My aloneness is teaching me deep lessons in my deep pain.
I am only aware of this when I feel deep compassion. When my spirit resonates with words expressed. The spark of knowing in the pain.
Then I see the treasure that pain and aloneness is.

His words resonate so deep. Its as if he saw me and knows me.
In my aloneness there is sacred joy.

DW's perspective on what it means to be human I found to be interesting. I'll have to reflect on it more to pull the truth that there may be in it out. Thank you.

I love the discourse about "the vulnerability of being visible." Mr. Whyte's perspective on vulnerability is really eye-opening - that we are afraid to be seen because if we can be seen we can be hurt - but that being able to be vulnerable is the only way we can really give our whole selves to an experience.

Reality is collaborative. It happens at the margins when beings interact (or converse). I love that.
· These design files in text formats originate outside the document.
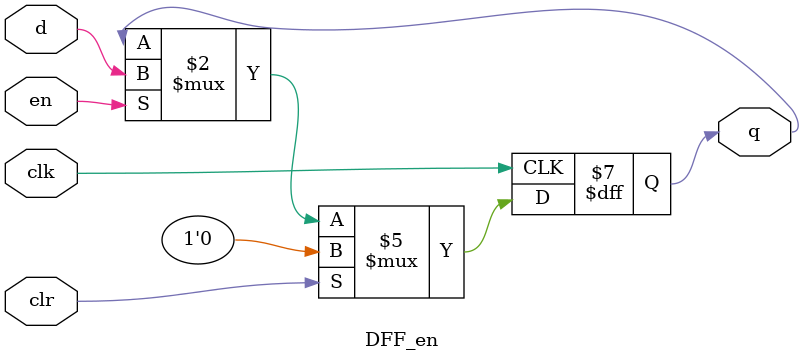
<source format=v>

module PIPO (
  output reg [15:0] data_out,
  input  [15:0] data_in,
  input  clk, load
);
  always @(posedge clk)
    if (load)
      data_out <= data_in; // Loads data_in when load is active
endmodule

module DFF_en (
  input d, clk, clr, en,
  output reg q
);
  always @(posedge clk)
    if (clr) 
      q <= 0; // Required for initialization
    else if (en)
      q <= d;
endmodule

</source>
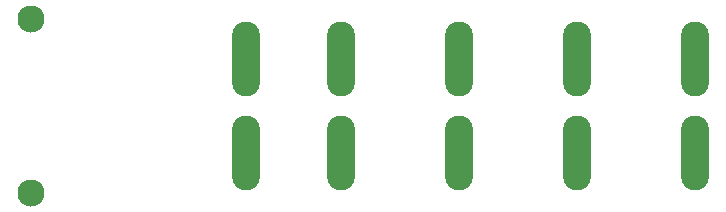
<source format=gbr>
G04 #@! TF.GenerationSoftware,KiCad,Pcbnew,5.1.5-52549c5~84~ubuntu18.04.1*
G04 #@! TF.CreationDate,2020-02-24T22:32:57-07:00*
G04 #@! TF.ProjectId,anderson_distribution_board,616e6465-7273-46f6-9e5f-646973747269,rev?*
G04 #@! TF.SameCoordinates,Original*
G04 #@! TF.FileFunction,Soldermask,Top*
G04 #@! TF.FilePolarity,Negative*
%FSLAX46Y46*%
G04 Gerber Fmt 4.6, Leading zero omitted, Abs format (unit mm)*
G04 Created by KiCad (PCBNEW 5.1.5-52549c5~84~ubuntu18.04.1) date 2020-02-24 22:32:57*
%MOMM*%
%LPD*%
G04 APERTURE LIST*
%ADD10O,2.370000X6.330000*%
%ADD11C,2.300000*%
G04 APERTURE END LIST*
D10*
X150000000Y-73050000D03*
X150000000Y-80950000D03*
X140000000Y-73050000D03*
X140000000Y-80950000D03*
X130000000Y-73050000D03*
X130000000Y-80950000D03*
X120000000Y-73050000D03*
X120000000Y-80950000D03*
X112000000Y-80950000D03*
X112000000Y-73050000D03*
D11*
X93760000Y-84390000D03*
X93760000Y-69610000D03*
M02*

</source>
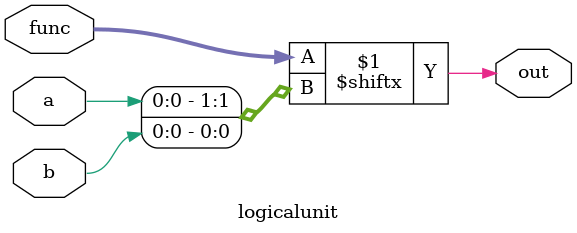
<source format=v>

`timescale 1ns / 100ps

module logicalunit(
    input a,
    input b,
    input [3:0] func,
    output out
    );
    
    wire   out;
         
    assign out = func[{a,b}];
endmodule

</source>
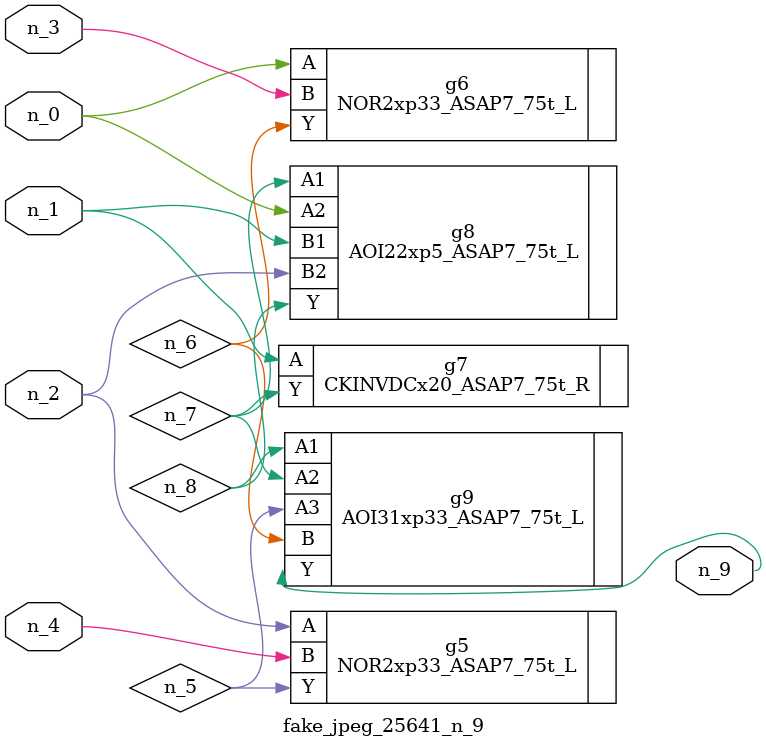
<source format=v>
module fake_jpeg_25641_n_9 (n_3, n_2, n_1, n_0, n_4, n_9);

input n_3;
input n_2;
input n_1;
input n_0;
input n_4;

output n_9;

wire n_8;
wire n_6;
wire n_5;
wire n_7;

NOR2xp33_ASAP7_75t_L g5 ( 
.A(n_2),
.B(n_4),
.Y(n_5)
);

NOR2xp33_ASAP7_75t_L g6 ( 
.A(n_0),
.B(n_3),
.Y(n_6)
);

CKINVDCx20_ASAP7_75t_R g7 ( 
.A(n_1),
.Y(n_7)
);

AOI22xp5_ASAP7_75t_L g8 ( 
.A1(n_7),
.A2(n_0),
.B1(n_1),
.B2(n_2),
.Y(n_8)
);

AOI31xp33_ASAP7_75t_L g9 ( 
.A1(n_8),
.A2(n_7),
.A3(n_5),
.B(n_6),
.Y(n_9)
);


endmodule
</source>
I appreciate how David Whyte touches on how language is more than just spoken and written word. It is the interactions that we have with what is around us, and depending on how we communicate will define our reality. The humbleness that Whyte illustrates through his work is very refreshing even though it may not have beauty at the time. In a sense I feel that this allows us to look at things that are ugly and see beauty in them.

I Believe that David has some great poems that talk about our relationships with language. Language is a way of saying what we mean but it can also be used to divide the masses. David seems to acknowledge the different times of the day as resulting in different ways that we communicate. He says that the night puts on eyes to see those of its own kind. This is so true in the sense that we can communicate in different scenarios depending on the way it makes us feel. During the daytime we are workers but at night we a loose rebels in some ways. We use the night and day as a form of language in terms of when its time to party or relax. This is not to say that we can't still relax or party during the day but it is just a form of language.

I really like what Whyte said about vulnerability. It is so important to having open honest discussions and to being able to make mistakes and learn from your mistakes. Vulnerability so often gets a bad rap and is made out be weakness but really it is a display of strength. Vulnerability means you willingly open yourself to harm, knowing that even if you are hurt you will grow from it.

I met John when my husband & I and my stepson & his wife were in David Whyte's Ireland group (10 days then). John was leading the first 4 days with David. We went to John's home in Clare, met his mother, went out onto Dun Aengus, to John's Conamara house when it was being renovated etc. My life was transformed, I was transformed, by being with John. We went to many workshops John led, and an hour with John, by a lake in the Catskills after my husband died "saved my life". I feel John with me every day.